Paroxysmal nocturnal hemoglobinuria (PNH) is characterized by acquired abnormalities in the PIG-A gene, leading to hemolytic anemia, a hypercoagulable state, and cytopenias. Complement inhibitors targeting C5 have transformed PNH management. This study assessed clinical characteristics and outcomes of complement inhibition therapy in PNH. Methods: Multiparametric flow cytometry identified 151 PNH patients from 1987 to 2022, categorized as classic PNH (group 1), PNH with another hematologic disease (group 2), or subclinical PNH (group 3). Clinical and laboratory data were collected pre- and post-treatment. Informed consent was obtained from all patients.

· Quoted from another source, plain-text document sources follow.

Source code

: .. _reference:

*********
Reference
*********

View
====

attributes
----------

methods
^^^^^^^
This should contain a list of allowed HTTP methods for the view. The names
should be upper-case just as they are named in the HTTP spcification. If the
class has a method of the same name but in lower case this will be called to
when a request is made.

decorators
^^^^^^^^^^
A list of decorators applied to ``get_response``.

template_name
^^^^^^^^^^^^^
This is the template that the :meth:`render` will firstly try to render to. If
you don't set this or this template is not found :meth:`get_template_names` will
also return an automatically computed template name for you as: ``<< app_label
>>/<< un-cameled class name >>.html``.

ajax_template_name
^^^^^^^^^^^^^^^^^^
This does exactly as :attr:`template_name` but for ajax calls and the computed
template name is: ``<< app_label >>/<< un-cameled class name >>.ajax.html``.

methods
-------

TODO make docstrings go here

Of the 151 patients, 53% were male, and the median age at diagnosis was 34 years. The hemolytic group (n = 90, 60%) exhibited common symptoms: fatigue (88%), hemoglobinuria (60%), abdominal pain (40%), headaches (19%), and dysphagia (17%). Venous thromboembolism occurred in 21 cases (24%), abdominal thrombosis in 11 cases (12%), and arterial thrombosis in eight patients (9%). Acute renal injury requiring dialysis affected five hemolytic patients (6%), with eventual recovery. Anti-complement treatment was administered to the majority of hemolytic patients (n = 62, 69%) after a median time of 22 months. It significantly reduced intravascular hemolysis, improved anemia, and alleviated symptoms. Within six months, 92% achieved transfusion independence, and within a year, 88% reached a good response or better, according to the Severe Aplastic Anemia Working Party (SAAWP/EBMT) hematological repsonse criteria. Overall survival at six years was 92% for classical PNH, 75% for PNH with another hematologic disease, and 67% for subclinical PNH. Notably, treated patients had significantly higher overall survival compared to untreated individuals (100% vs. 41%, p < 0.0001). Discussion: Groups 1 and 2, representing hemolytic PNH, exhibited a higher prevalence of symptoms such as fatigue, abdominal pain, and anemia requiring transfusion support, similar to previously reported. In this study, we observed a lower frequency of venous or arterial thrombosis in hemolytic patients, and the incidence of renal dysfunction was lower than previously reported, with only five patients (6%) in the hemolytic group experiencing acute renal failure, and demonstrated renal function recovery after resolving the crisis. Here we present the largest series of anti-complement treatment patients in Brazil. Although most patients treated with eculizumab demonstrate a good response, in previous series about 25-35% of patients continue to experience anemia and require transfusions, and here, we observed better results: 92% of patients achieved transfusion avoidance, with an 88% transfusion avoidance rate within one year, wich is classified as a hematological good response. The five-year overall survival rates were 92%, 75%, and 67% in groups 1, 2, and 3, respectively.

This study corroborates clinical characteristics and PNH subtype distributions found in previous research. Anti-complement treatment effectively controlled hemolysis, improved symptoms, and reduced complications. Lower thrombosis and chronic kidney disease rates, and better hematological responses to anti-complement treatment warrant further investigation in this cohort.